Problem to work on:
Your answer must contain each line of the listing in which "input" appears, copied in full.

Segment Start: Provided data

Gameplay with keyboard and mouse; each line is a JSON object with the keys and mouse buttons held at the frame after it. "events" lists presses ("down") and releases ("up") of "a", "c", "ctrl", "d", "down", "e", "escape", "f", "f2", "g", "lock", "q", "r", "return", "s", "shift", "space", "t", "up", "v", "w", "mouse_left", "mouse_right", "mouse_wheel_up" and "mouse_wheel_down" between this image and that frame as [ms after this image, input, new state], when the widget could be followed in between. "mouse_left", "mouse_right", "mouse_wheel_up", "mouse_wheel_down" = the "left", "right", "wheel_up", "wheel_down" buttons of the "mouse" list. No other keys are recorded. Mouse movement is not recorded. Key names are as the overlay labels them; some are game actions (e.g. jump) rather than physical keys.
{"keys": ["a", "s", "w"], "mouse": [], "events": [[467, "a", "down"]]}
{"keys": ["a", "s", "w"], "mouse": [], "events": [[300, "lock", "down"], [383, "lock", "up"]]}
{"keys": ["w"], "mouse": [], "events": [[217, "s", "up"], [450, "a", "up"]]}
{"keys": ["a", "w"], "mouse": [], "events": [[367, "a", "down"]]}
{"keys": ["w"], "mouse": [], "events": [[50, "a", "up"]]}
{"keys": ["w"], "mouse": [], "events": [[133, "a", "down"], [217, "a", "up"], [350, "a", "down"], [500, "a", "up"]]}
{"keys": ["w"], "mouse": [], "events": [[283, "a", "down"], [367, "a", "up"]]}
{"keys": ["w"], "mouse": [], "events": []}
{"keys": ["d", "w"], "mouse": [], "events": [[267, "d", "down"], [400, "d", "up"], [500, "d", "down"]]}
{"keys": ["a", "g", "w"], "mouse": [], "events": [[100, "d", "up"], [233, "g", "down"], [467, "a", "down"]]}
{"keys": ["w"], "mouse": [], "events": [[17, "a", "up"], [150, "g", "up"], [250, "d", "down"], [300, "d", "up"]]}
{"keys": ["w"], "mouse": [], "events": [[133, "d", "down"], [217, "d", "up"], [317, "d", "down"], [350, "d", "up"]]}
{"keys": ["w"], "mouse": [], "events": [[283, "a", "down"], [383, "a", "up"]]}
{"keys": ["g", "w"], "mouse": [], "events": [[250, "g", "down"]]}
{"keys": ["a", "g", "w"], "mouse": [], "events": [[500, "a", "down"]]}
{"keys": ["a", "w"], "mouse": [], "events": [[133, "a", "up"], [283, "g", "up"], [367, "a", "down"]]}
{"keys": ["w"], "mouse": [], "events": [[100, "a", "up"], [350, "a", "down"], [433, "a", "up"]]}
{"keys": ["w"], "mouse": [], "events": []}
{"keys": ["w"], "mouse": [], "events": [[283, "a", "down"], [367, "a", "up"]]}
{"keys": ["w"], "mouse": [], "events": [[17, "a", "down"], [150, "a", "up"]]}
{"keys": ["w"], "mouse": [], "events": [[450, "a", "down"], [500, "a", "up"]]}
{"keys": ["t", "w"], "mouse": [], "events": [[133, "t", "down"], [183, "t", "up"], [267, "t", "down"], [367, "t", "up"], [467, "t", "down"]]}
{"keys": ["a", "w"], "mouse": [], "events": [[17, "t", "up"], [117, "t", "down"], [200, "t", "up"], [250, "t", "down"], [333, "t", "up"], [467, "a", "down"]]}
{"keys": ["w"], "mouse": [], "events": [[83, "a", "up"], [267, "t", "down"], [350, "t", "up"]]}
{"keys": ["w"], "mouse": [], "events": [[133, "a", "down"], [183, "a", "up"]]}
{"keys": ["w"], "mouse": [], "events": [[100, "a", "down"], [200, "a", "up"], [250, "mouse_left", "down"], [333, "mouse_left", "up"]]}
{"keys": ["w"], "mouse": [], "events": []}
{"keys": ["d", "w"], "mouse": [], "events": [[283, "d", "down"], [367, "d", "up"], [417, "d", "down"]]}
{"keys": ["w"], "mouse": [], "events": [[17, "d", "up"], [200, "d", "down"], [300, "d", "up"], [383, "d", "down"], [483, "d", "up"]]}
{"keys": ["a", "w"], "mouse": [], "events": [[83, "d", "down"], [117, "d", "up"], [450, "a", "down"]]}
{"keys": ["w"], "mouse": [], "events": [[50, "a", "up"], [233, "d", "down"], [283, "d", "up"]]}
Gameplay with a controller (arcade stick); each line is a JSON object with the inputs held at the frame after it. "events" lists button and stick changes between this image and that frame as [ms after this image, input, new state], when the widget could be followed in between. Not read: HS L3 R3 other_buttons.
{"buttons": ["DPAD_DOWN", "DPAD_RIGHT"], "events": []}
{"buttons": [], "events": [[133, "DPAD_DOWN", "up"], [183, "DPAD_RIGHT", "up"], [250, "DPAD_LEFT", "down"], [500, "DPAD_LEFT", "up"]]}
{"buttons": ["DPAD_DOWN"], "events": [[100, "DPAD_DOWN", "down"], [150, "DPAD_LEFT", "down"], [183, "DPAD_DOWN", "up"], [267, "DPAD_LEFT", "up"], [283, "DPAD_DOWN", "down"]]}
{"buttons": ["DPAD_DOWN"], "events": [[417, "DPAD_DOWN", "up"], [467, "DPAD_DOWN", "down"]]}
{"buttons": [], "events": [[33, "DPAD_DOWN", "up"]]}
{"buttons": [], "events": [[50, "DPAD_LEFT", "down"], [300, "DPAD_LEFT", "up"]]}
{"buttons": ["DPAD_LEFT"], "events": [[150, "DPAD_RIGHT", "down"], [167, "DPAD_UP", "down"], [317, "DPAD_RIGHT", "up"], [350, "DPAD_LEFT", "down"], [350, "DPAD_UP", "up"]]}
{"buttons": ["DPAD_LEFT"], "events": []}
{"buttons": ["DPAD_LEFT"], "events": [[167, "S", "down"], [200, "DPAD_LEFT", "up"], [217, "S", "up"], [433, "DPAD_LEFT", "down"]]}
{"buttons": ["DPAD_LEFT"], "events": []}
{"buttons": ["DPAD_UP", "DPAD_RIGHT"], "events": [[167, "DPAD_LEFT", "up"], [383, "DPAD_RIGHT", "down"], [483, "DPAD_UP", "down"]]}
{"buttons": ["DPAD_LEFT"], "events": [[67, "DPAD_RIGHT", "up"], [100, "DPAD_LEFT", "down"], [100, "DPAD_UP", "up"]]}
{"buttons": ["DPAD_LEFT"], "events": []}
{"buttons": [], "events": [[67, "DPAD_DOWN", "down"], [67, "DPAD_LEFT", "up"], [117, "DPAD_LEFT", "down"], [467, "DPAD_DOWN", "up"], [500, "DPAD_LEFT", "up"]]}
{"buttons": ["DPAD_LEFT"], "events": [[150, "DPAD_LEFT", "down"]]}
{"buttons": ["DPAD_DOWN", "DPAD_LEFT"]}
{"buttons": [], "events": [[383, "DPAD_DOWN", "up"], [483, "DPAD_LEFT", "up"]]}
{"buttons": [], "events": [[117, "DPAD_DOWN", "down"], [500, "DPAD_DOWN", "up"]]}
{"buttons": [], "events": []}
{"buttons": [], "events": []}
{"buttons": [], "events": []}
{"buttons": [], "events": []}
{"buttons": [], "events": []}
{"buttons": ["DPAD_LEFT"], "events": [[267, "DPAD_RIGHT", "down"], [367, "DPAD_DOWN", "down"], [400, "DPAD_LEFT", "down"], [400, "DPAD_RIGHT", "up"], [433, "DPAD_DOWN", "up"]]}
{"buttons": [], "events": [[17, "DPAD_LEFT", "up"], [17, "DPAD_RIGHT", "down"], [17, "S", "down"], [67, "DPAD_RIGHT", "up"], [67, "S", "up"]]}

Segment End: Provided data

Solution to this task:
Gameplay with keyboard and mouse; each line is a JSON object with the keys and mouse buttons held at the frame after it. "events" lists presses ("down") and releases ("up") of "a", "c", "ctrl", "d", "down", "e", "escape", "f", "f2", "g", "lock", "q", "r", "return", "s", "shift", "space", "t", "up", "v", "w", "mouse_left", "mouse_right", "mouse_wheel_up" and "mouse_wheel_down" between this image and that frame as [ms after this image, input, new state], when the widget could be followed in between. "mouse_left", "mouse_right", "mouse_wheel_up", "mouse_wheel_down" = the "left", "right", "wheel_up", "wheel_down" buttons of the "mouse" list. No other keys are recorded. Mouse movement is not recorded. Key names are as the overlay labels them; some are game actions (e.g. jump) rather than physical keys.
Gameplay with a controller (arcade stick); each line is a JSON object with the inputs held at the frame after it. "events" lists button and stick changes between this image and that frame as [ms after this image, input, new state], when the widget could be followed in between. Not read: HS L3 R3 other_buttons.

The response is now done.